In our previous Three Body Problem post we looked at the continuum on which these technologies sit. In this post we’ll dive deeper into the relative strengths (and weaknesses) of each, to help us understand how to compose them to best effect. Let’s get started…
Centralized solutions include virtually all existing applications and all use of existing on-premise and cloud services.
These solutions span the classic range of IT infrastructure: Operational databases, data warehouses for analytics, compute, file storage, and more. Cloud-based centralized services and application designs will continue to be the majority of your company’s IT portfolio for durable, structural reasons:
- Centralized solutions will always offer the highest throughput and lowest latency and cost structure. This is an unsurprising conclusion, because the compute, storage, and network requirements and costs are obviously minimized when an application or IT solution is “talking to itself”: With no need to replicate, achieve agreement, or transmit code or data to other geographies or parties, latency and cost are minimized, throughput and bandwidth are maximized, and costs are tightly enveloped to just what is required for the underlying storage and compute needed to perform the actual function.
- Centralized solutions have trivial solutions for many privacy, security, and governance controls: The firewall. A large percentage of data – and the vast majority of systems and services – within a company are never exposed to the outside world. Without intending to minimize the challenges of securing modern IT infrastructure, it is still easy to see that keeping wholesale systems inside the firewall is far easier than operating public or shared infrastructure and having to make row-by-row and API-call-by-API-call decisions regarding what to expose or hide. Centralized IT will always offer easier ways to “keep private things private” than trying to make data public while also keeping it hidden from prying eyes, as would be required when using a public chain to store data. Complex cryptography approaches, such as zkSNARKS or homomorphic encryption, will never fully replace straightforward firewalls because they are inherently more costly and complex on a per-transaction or per-application basis.

◆ Exercise data
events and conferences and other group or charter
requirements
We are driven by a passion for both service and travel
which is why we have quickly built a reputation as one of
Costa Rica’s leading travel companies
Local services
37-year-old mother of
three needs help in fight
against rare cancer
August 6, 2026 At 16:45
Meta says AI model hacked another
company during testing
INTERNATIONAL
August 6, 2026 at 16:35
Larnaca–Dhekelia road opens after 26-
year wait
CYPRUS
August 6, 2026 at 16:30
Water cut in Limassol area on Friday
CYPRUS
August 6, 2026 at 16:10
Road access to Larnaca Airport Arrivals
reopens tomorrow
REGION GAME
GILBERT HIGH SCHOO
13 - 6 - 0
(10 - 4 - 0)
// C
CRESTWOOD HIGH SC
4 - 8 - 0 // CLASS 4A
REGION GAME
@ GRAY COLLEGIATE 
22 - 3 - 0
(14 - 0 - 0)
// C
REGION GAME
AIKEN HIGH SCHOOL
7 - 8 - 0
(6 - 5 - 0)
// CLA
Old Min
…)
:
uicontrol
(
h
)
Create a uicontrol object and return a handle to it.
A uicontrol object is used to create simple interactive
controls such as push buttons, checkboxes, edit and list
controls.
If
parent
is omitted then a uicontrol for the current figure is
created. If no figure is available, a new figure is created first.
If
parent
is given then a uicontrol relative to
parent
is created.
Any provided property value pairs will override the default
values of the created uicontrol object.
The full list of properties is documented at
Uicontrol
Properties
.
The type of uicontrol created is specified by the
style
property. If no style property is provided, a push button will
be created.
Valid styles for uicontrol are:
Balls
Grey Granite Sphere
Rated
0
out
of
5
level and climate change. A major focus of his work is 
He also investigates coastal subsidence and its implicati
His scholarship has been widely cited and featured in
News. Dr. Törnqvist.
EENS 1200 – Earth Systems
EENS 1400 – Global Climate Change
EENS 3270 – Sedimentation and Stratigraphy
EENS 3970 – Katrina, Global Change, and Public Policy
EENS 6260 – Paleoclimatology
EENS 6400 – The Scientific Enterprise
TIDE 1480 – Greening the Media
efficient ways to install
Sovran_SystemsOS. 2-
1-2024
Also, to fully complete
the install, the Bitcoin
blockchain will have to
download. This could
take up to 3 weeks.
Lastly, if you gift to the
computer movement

◆ Directive
Pick up the article on centralized IT solutions after its final sentence and continue writing it. The material isn't needed for this exercise.

◆ Your response
- Centralized solutions offer the fastest innovation and development speed. Again, this is obvious after a moment of reflection: If a company needs to seek permission from others – especially a worldwide consortium of protocol developers, miners, and node operators with wildly disparate needs and economic goals – to make a change, change is inherently going to be slow, incremental, and fraught with challenges. When the only person a department or company needs to consult with is themselves, adopting a newly launched cloud service, integrating with another system, or adjusting an authentication solution will be as fast and efficient as possible.
- Centralized solutions are intermediate in their environmental impacts.** Because they typically serve only their owner and need to scale to maximum potential usage rates, centralized systems often suffer from low utilization, with 10-15% (i.e., 85-90% waste) being typical for enterprises. This makes them worse than cloud-based private chains (see below) but better than legacy public chains based on environmentally destructive Proof of Work algorithms.
Private/permissioned chains occupy an important space between centralized services and fully public chains. Because they support a controlled population of business partners – such as the part suppliers, logistics providers, and manufacturing partners in a supply chain relationship – they make data sharing much easier than for centralized IT, where creating a “single source of truth” from the raw building blocks of cloud or on-prem infrastructure is a heavy lift.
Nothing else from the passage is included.